Produced by The Kitchen Sisters, Davia Nelson and Nikki Silva, with Laura Folger and Nathan Dalton. Mixed by Jim McKee.

Stubb's Smoked Whole Brisket

Smoking a whole beef brisket requires deep commitment — literally. Plan on 1 1/2 hours per pound of brisket. This means at least 15 hours for a "small" 10-pound brisket, and 24 hours for a 16-pounder! But once the meat's on the grill, the hard labor's done. Just tend to the temperature, the smoke and, if desired, give it an occasional mop. Stubb's Restaurant Rub For Meats

Makes about 1 1/2 cups; enough for a large brisket or three slabs of ribs

1/2 cup black pepper, preferably medium ground

1/2 cup Stubb's Bar-B-Q Spice Rub

1/4 cup granulated garlic or garlic powder

3 tablespoons onion powder

2 tablespoons all-purpose seasoning salt

1 9-to-11-pound trimmed brisket, with about a 1/4-inch layer of fat

2 cups Stubb's Moppin' Sauce (optional)

8 cups woodchips, or 12 chunks, soaked

Barbecue sauce (optional)

In a small bowl, combine the pepper, Spice Rub, granulated garlic, onion powder, and seasoning salt and set aside

Rinse the brisket and pat dry with paper towels. Generously coat the brisket with the spice rub mixture on all sides. Brush with mopping sauce (if using). Let it come to room temperature while the grill fires up.

Prepare a grill for indirect cooking. For a charcoal grill, when the coals are ashed over, rake or spread them out in one part of the grill so the food can cook to the side and not directly over the coals. (For a gas grill, fire up the burners on one part of the grill, so the food can cook to the side of the heat but not directly over it.) Cover the grill and bring it to around 225 degrees. Drain and add one-quarter of the wood for smoking.

Set the brisket over indirect heat and cook about 1½ hours per pound. To ensure even cooking, set an oven thermometer next to the brisket, also over indirect heat. Every hour, check it and add more fuel and wood as needed to maintain a smoky 225-degree heat. Cook, mopping every 2 to 3 hours (stop mopping one to two hours before you think the brisket will be done), until the internal temperature reaches 185 degrees. Let the brisket rest 15 to 45 minutes. Slice the meat against the grain and serve plain or with barbecue sauce on the side.

Joe Ely's Black-Eyed Peas

1 pound dried black-eyed peas or other beans

1/2 pound thick-sliced smoked bacon, cut into ¼-inch wide pieces

1 medium onion, cut into small dice

2 ribs celery, cut into small dice

1/2 red bell pepper, cut into small dice

1/2 green bell pepper, cut into small dice

4 cloves garlic, minced

2 to 3 teaspoons salt, or to taste

1/2 teaspoon freshly ground black pepper

Olive oil and wine vinegar (optional)

Pick through the beans to discard any pebbles or other debris. Rinse the beans well. Soak in plenty of water to cover for at least four hours or overnight. Drain the beans and set aside.
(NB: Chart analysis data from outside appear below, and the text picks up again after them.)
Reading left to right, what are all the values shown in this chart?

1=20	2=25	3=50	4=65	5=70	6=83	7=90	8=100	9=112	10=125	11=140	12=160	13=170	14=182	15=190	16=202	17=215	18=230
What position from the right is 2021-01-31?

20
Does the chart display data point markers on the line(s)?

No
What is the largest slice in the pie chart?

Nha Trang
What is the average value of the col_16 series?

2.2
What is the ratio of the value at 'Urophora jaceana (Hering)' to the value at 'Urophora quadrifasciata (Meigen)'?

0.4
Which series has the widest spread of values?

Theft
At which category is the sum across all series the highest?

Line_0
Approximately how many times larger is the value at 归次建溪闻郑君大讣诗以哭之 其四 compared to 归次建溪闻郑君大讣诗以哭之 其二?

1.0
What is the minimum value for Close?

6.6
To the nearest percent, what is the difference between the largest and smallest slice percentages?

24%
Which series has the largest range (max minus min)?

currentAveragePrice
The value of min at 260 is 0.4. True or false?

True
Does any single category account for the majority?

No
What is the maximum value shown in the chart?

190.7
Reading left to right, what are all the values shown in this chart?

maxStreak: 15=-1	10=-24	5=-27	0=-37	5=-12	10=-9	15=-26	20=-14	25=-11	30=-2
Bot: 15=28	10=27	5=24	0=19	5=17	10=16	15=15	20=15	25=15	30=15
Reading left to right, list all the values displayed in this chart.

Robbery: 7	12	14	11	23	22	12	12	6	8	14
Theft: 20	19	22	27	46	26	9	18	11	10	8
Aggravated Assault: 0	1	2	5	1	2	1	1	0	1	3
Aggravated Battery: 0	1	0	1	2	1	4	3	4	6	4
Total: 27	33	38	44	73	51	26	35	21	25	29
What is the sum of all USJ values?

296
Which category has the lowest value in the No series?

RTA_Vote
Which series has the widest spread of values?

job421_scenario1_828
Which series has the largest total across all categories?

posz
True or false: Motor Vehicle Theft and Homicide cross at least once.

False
In a heavy pot, fry the bacon over medium-high heat until it browns, about 10 minutes. Stir in the onion, celery, bell peppers, and garlic and cook, stirring occasionally, until the vegetables soften but still have some crispness, about 5 minutes. Scoop out half the mixture and set aside (refrigerate if you're not planning to serve the beans as soon as they're cooked.)

Add the beans to the remaining vegetables in the pot and enough water to cover by 1 inch (6 to 8 cups). Bring to a boil over high heat, then reduce the heat so the beans slowly simmer. Do not cover the pot. Start testing after 20 minutes, though they may take as long as one hour. When the beans start to feel soft, stir in the salt and pepper. Stir the beans occasionally as they cook; they're done when just tender, but not much. (Note: For a thick bean broth, puree 1/2 to 1 cup of the beans and return them to the pot.)

Ladle the beans, with some of their liquid, into bowls or cups. Spoon on some of the reserved bacon mixture (reheat if necessary in skillet or microwave). For extra flavor, drizzle with olive oil and a splash of vinegar to taste.